Israel Reinstein
A diversão da menina Letícia Santos Moreira, 5 anos, é jogar um pedaço de madeira no rio que passa aos fundos de casa. Morando em Pinhais, na divisa entre aquele município e Curitiba, a garota, junto com os amigos, vê o seu ‘‘barquinho’’ atravessar lixo, que foi jogado dentro das águas que demarcam a divisa entre Curitiba e o município vizinho.
A brincadeira da menina acontece em um dos pontos críticos da cidade, onde há a exigência de um trabalho integrado para solucionar um grave problema ambiental. ‘‘No próximo milênio, Curitiba vai ter agir de maneira conjugada para solucionar os problemas ambientais que atingem a cidade e também os municípios vizinhos’’, afirma o diretor da Sociedade de Preservação da Vida Selvagem (SPVS), Clóvis Borges.

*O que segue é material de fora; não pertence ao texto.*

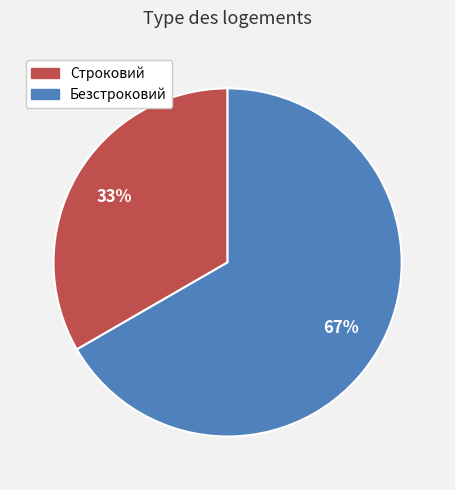

Which category has the biggest portion of the pie?

Безстроковий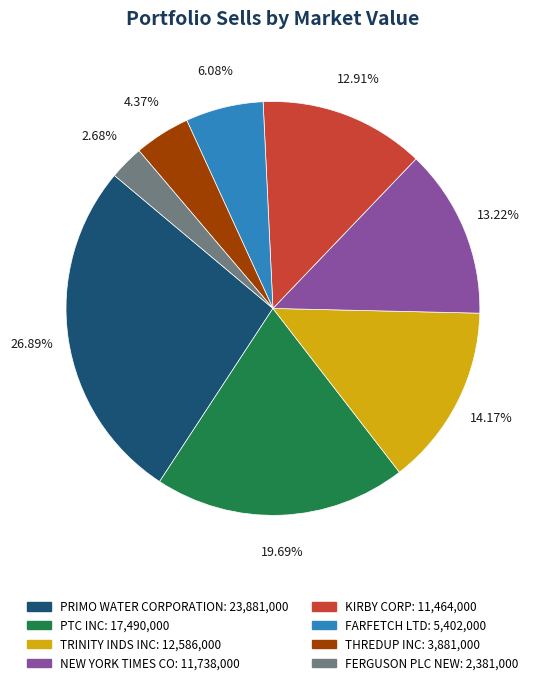

What is the ratio of the value at TRINITY INDS INC to the value at PTC INC?

0.7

Uma das causas desse problema comum, prossegue Borges, seria provocado pelo desequilíbrio social. ‘‘Não adianta atuar em cima das dificuldades ambientais e deixar o problema social de fora’’, afirmou Borges.
Essa mesma avaliação é feita pela diretora do Departamento de Pesquisa e Monitoramento da Secretaria de Municipal de Meio Ambiente, Marilza Oliveira Dias. Ela afirma que a prefeitura de Curitiba já vem trabalhando para atuar em conjunto com os municípios vizinhos. ‘‘Não se pode mais agir sozinho, isolado dos demais municípios, porque para determinados problemas, como a água, não existem limites de fronteiras’’, diz Marilza.
Ela afirma que no caso da poluição nos rios, estaria se usando o programa Olho D’Água, em que alunos de escolas municipais fazem um levantamento completo sobre a situação dos rios através da análise da água. Também está se agindo com a participação da Coordenação da Região Metropolitana de Curitiba (Comec), que direciona as formas de ocupação de áreas de mananciais.
Marilza entende que Curitiba já dispõe de um política ambiental, que guiaria a cidade no próximo milênio. ela reforça que a cidade foi pioneira na implantação da coleta seletiva de lixo no País. Hoje separa 13% de seu lixo e ocupa também o primeiro lugar entre as quatro cidades brasileiras que já separam o lixo reciclável biodegradável (lata, vidro, metal, plástico, papel), seguida de Porto Alegre (5%), Florianópolis (4%) e São Paulo (a maior cidade brasileira separa apenas 1% do que recolhe).